The present study was designed to determine whether administration of PHY before or immediately after the hypoxic episode prevents hypoxia-induced cognitive dysfunction. We examined memory and learning impairment in mice subjected to moderate hypoxia for 1 h. PHY, a centrally acting cholinesterase inhibitor, may improve mouse performance if ACh levels in the CNS are responsible for cognitive changes associated with the moderate hypoxia reported earlier (10). We used an object recognition test (ORT) to assess deficits in short-term memory on Days 1 and 7 after a hypoxic episode. ORT is widely used in rodents to test recognition memory allowing the assessment of acquisition, consolidation, and retrieval of information (14,15). It is based on the innate tendency of mice to explore an unknown object in preference to a familiar one.
The study was approved by the Institutional Animal Care and Use Committee of the NY University Medical Center. Swiss Webster male mice (30–35 g, 6–8 wk old) were used in all experiments. Mice were housed in groups of five per cage with a 12-h light/dark cycle and were tested in the normal daylight phase. Food and water were available ad libitum.
The ORT apparatus consists of a black Plexiglas open field square arena (48 cm × 48 cm) with 18-cm high walls. The light intensity in the arena is about 30 lux, and there are no areas of shadow within the arena. At the beginning of all sessions, mice were released in the center of the arena with their heads oriented away from either object. The objects to be discriminated were made of glass, plastic, or metal and were in duplicate. They were heavy enough so that they could not be displaced by mice. After each session, animals were returned to their home cages, while the arena and objects were cleaned with water to avoid any possible odorant cues.
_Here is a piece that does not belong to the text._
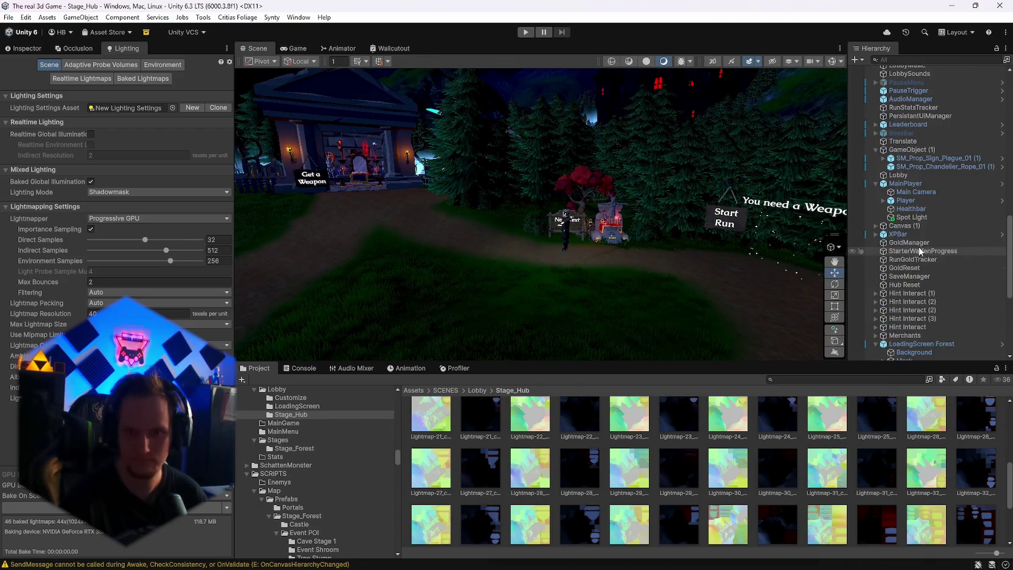
drag(908, 219, 886, 203)
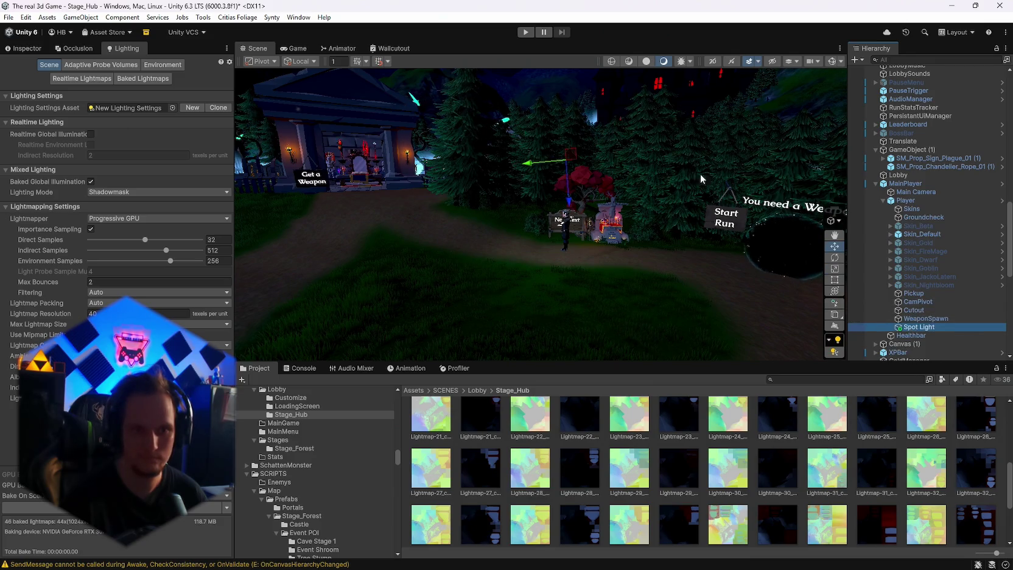
click(530, 33)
Figure 1 shows the sequence of events. In an adaptation session 1 h before hypoxia, mice were placed in the arena in the presence of objects (these objects were used only for habituation) for 15 min (see below). During the training session 1 day after adaptation and hypoxia treatment, mice were permitted to explore two new identical objects for 15 min. For the testing session performed 1 h later, animals were presented with a fresh version of the object seen during training (the familiar object) and a new object, which they had never seen (the novel object), for a 3-min testing period. Preliminary studies in our laboratory found that longer exposure lessened mice's interest toward novel objects. Care was taken to avoid object and place preference by changing the role of objects (familiar versus new object) and their position in the box during each individual testing session on Days 1 and 7.
The amount of time spent exploring the objects is automatically monitored by a tracking system (SMART, San Diego Instruments, San Diego CA), which records the time spent (in seconds) in the zones containing objects. Each zone represents 15% of the total surface area of the arena as defined by the SMART system. A Recognition Index (RI) quantifies the exploratory behavior by measuring the time spent exploring the novel object divided by the total time spent exploring both objects multiplied by 100. As was determined in our pilot studies, neurologically intact mice spend significantly more time exploring the novel object when tested 1 h after the learning session. In contrast, mice with short-term memory deficits do not exhibit significant differences in object differentiation, presumably due to impaired ability to discriminate between familiar and novel objects.
Experimental data were also used to determine an Attention Index, which is defined as the time spent exploring either the novel or familiar object divided by the total length of the testing period (3 min) × 100. The Attention Index was similar across all treatment groups of mice suggesting that all mice were equally motivated and able to explore objects.
On Day 0 of the study, five animals at a time were randomly assigned to treatment groups as follows: 1) Fraction of inspired oxygen, Fio2 = 0.21, 2) Fio2 = 0.21 + PHY 0.1 mg/kg, 3) Fio2 = 0.10, 4) Fio2 = 0.10 + PHY 0.1 mg/kg before hypoxia, and 5) Fio2 = 0.10 + PHY 0.1 mg/kg after hypoxia. PHY was dissolved in 0.9% sodium chloride and administered intraperitoneally (IP), immediately before or after hypoxic insult. PHY was administered immediately after the experiment in the control group. Animals were used only once and killed after behavioral testing. Data from three experimental sets were combined for analysis (n = 15). The experimental procedure was described elsewhere (10). Briefly, five animals at a time were placed in an air-tight chamber where they were exposed to the experimental gas mixture for 1 h. Oxygen concentrations were measured continuously using a capnometer (Datex-Ohmeda Capnomac Ultima, Helsinki, Finland) and confirmed with an oxygen analyzer (Bacharach Oxor II, New Kinsington, PA). Mice we allowed 24 h to recover from the experimental treatment and then were tested in the ORT apparatus on Days 1 and 7.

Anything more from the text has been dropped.